Voor zover er in de tenlastelegging kennelijke taal- en/of schrijffouten voorkomen, zijn die fouten verbeterd. Verdachte is daardoor niet in de verdediging geschaad.
Wat meer of anders is ten laste gelegd dan hiervoor bewezen is verklaard, is niet bewezen.
Verdachte zal daarvan worden vrijgesproken.

4.De kwalificatie van het bewezenverklaarde

Het bewezenverklaarde levert op:
Ten aanzien van de feiten 2, 3 en 4, telkens:
medeplegen van oplichting
Feit 5:
Diefstal door twee of meer verenigde personen, waarbij de schuldige het weg te nemen goed onder zijn bereik heeft gebracht door middel van valse sleutels, meermalen gepleegd

5.De strafbaarheid van de feiten

De feiten zijn strafbaar.

6.De strafbaarheid van de verdachte

Verdachte is strafbaar, nu geen omstandigheid is gebleken of aannemelijk is geworden die de strafbaarheid van verdachte uitsluit.
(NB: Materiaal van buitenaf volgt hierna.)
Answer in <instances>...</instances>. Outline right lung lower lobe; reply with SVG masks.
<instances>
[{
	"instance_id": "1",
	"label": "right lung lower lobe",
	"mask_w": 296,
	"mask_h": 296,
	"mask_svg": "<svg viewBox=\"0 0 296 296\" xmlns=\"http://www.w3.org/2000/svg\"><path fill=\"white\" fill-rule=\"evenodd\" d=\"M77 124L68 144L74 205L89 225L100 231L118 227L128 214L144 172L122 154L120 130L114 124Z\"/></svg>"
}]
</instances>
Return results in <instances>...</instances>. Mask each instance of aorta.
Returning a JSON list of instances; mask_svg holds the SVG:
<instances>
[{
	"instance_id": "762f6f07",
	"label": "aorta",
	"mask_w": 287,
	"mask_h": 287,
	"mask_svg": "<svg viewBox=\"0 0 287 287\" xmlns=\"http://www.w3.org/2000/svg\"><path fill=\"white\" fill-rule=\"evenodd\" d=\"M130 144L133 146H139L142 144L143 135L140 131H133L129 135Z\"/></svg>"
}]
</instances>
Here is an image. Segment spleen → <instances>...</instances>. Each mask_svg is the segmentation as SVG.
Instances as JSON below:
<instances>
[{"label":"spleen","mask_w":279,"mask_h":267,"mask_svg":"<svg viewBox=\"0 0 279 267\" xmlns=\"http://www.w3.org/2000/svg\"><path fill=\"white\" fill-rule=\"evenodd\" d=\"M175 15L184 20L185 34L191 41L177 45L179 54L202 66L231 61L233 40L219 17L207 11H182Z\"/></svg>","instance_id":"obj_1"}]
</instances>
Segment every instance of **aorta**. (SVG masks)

7.De overwegingen ten aanzien van straf en/of maatregel

Het standpunt van de officier van justitie
De officier van justitie heeft gevorderd dat verdachte zal worden veroordeeld tot
een gevangenisstraf voor de duur van 30 maanden, waarvan 8 maanden voorwaardelijk met een proeftijd van 3 jaren, met de bijzondere voorwaarden zoals door de reclassering geadviseerd en aftrek van de tijd in verzekering en voorlopige hechtenis doorgebracht.
Het standpunt van de verdediging
De raadsvrouw van verdachte heeft bepleit dat verdachte een ondergeschikte rol heeft gehad in het geheel. Gelet op het verweer tot vrijspraak ten aanzien van de feiten 1 tot en met 4 verzoekt de raadsvrouw van verdachte om verdachte te veroordelen tot een onvoorwaardelijke gevangenisstraf gelijk aan het voorarrest met een voorwaardelijke straf. Daarbij wordt verzocht om rekening te houden met de omstandigheid dat verdachte is gediagnostiseerd met een aantal stoornissen.
De beoordeling door de rechtbank
De rechtbank heeft bij de bepaling van de op te leggen straf rekening gehouden met de aard en de ernst van hetgeen bewezen is verklaard en de omstandigheden waaronder dit is begaan. De rechtbank heeft verder rekening gehouden met de persoon en de omstandigheden van verdachte.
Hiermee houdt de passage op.